• **Questions on the material**:
1. Return the portion of the GREI passage from "During the first" to "and conference presentations.", reproducing it word for word.
2. Summarize the GREI passage in two sentences.

(Text for analysis)

During the first year of the Generalist Repository Ecosystem Initiative (GREI), the effort has made noteworthy progress in fostering collaboration across the NIH generalist repository landscape. The GREI team has delivered on not only technical capabilities but on community outreach and engagement with a training webinar series, a community workshop, and conference presentations.
The GREI program brings together seven generalist repository awardees (Dataverse, Dryad, Figshare, Mendeley Data, Open Science Framework, Vivli, and Zenodo) to work together in a “coopetition” (competition and cooperation) model of collaboration to reduce the barriers to NIH data sharing, discovery, and reuse. The coopetition effort has organized into functional working groups focused on use cases, metadata and search, metrics, and community engagement with the goals of enhancing interoperability across generalist repositories and supporting the data needs of research communities.
In order to engage the community in GREI’s first year, the repositories held a workshop in January 2023 to examine generalist repositories as a key part of the evolving NIH data sharing landscape from the perspective of researchers, academic, and NIH communities; to offer training about use cases and best practices for data sharing and discovery in generalist repositories; and to gather community feedback to inform future GREI work.

(End Text for analysis)
(Exercise data)

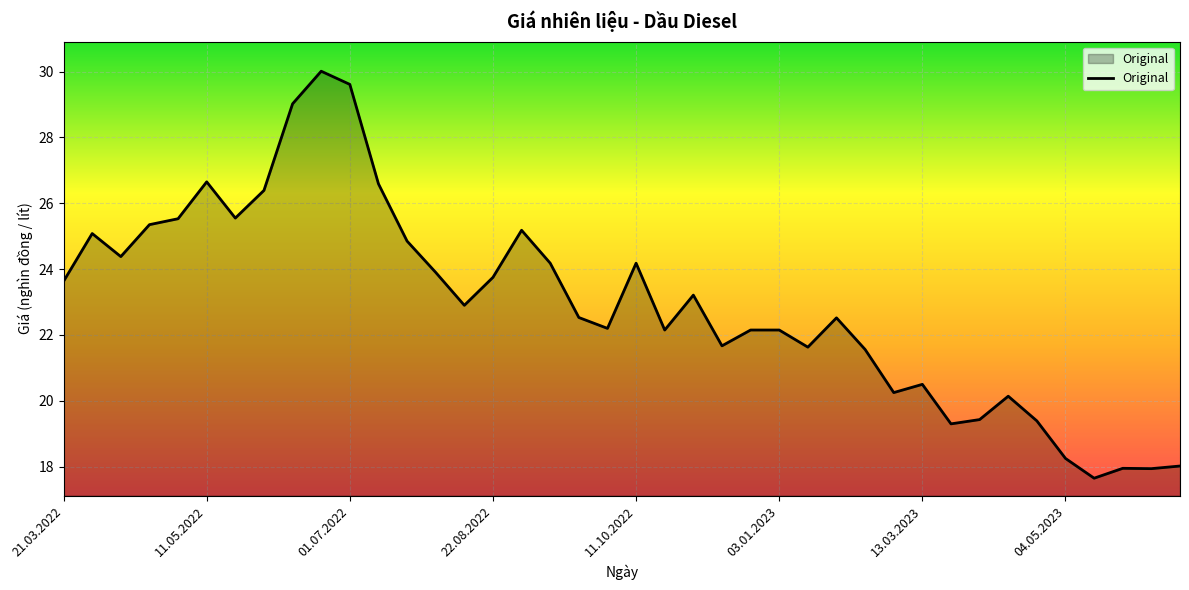

Does the chart display data point markers on the line(s)?

No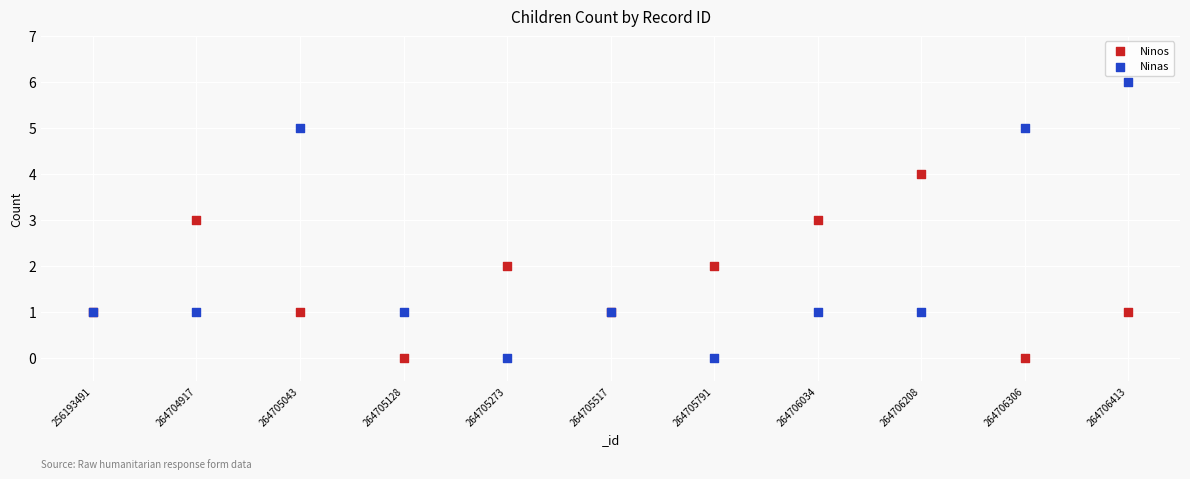

Which series contains the highest Y value?

Ninas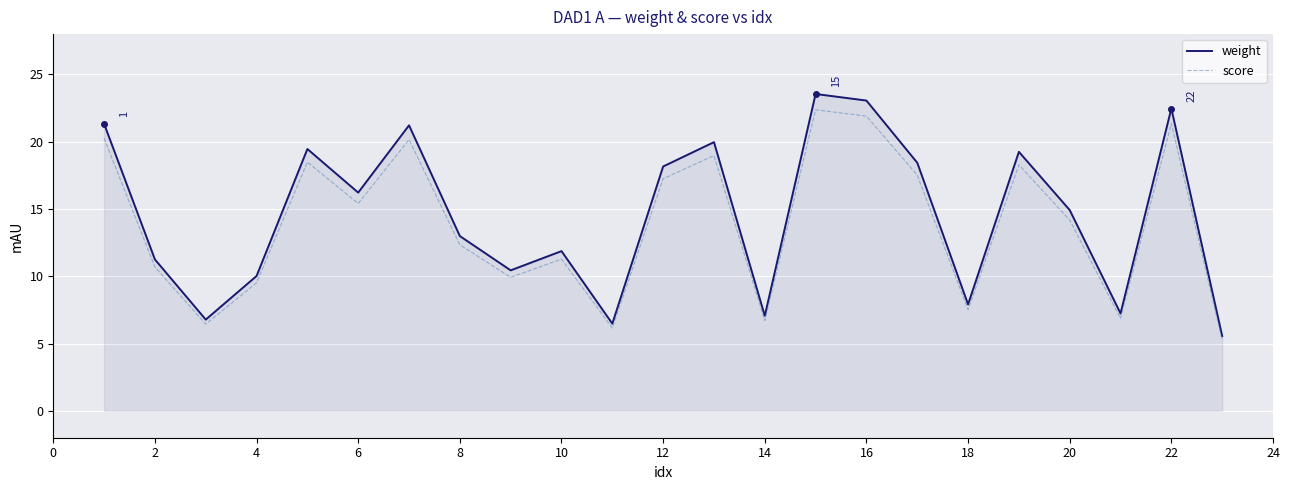

What is the maximum value shown in the chart?

23.6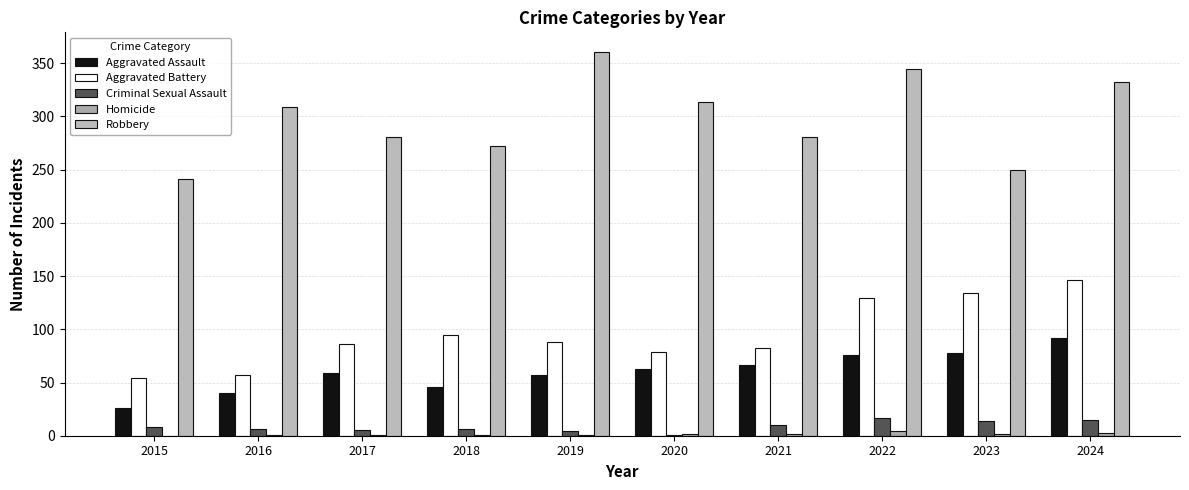

How many distinct data groups are displayed?

5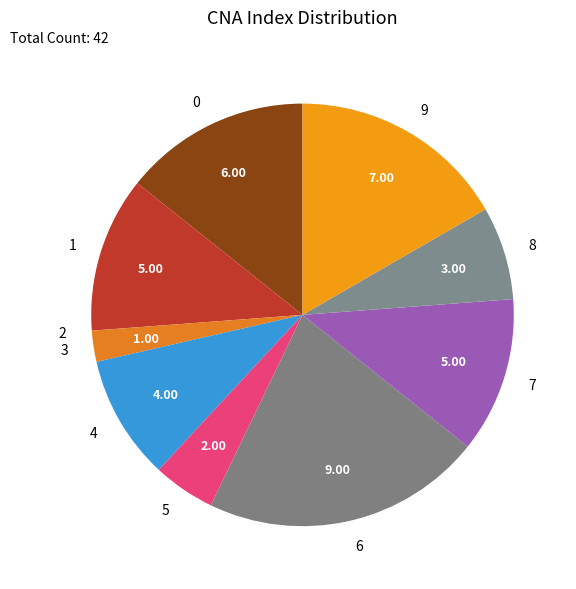

Approximately how many times larger is the value at 5 compared to 1?

0.4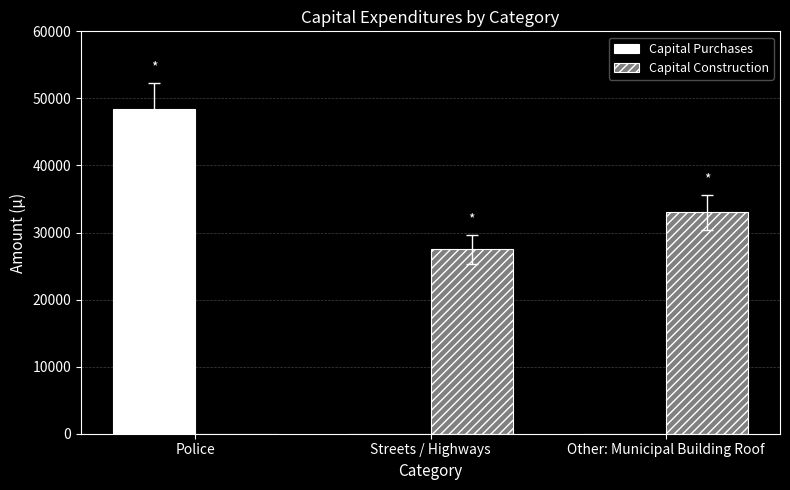

Which label corresponds to the largest value in the chart?

Police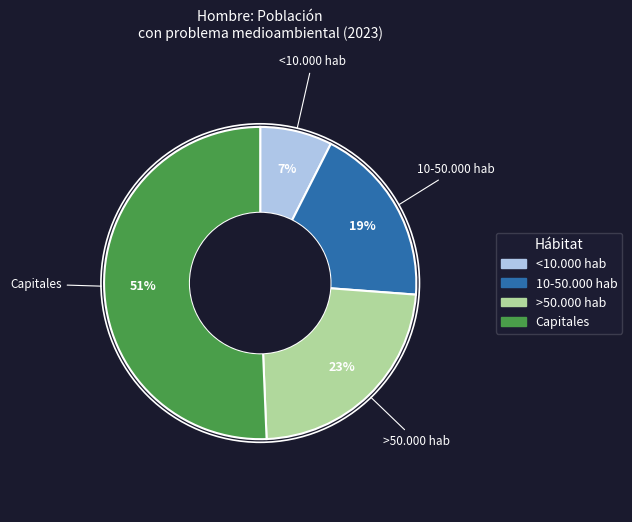

The 10-50.000 hab slice represents 11% of the pie. True or false?

False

(End Exercise data)

• **Solutions to the tasks**:
1.
During the first year of the Generalist Repository Ecosystem Initiative (GREI), the effort has made noteworthy progress in fostering collaboration across the NIH generalist repository landscape. The GREI team has delivered on not only technical capabilities but on community outreach and engagement with a training webinar series, a community workshop, and conference presentations.

2. The Generalist Repository Ecosystem Initiative (GREI) brings together seven generalist repository awardees in a "coopetition" model, with working groups on use cases, metadata and search, metrics, and community engagement, to reduce barriers to NIH data sharing, discovery, and reuse. In its first year, the team delivered technical capabilities and engaged the community through a training webinar series, conference presentations, and a January 2023 workshop that offered training and gathered feedback to inform future GREI work.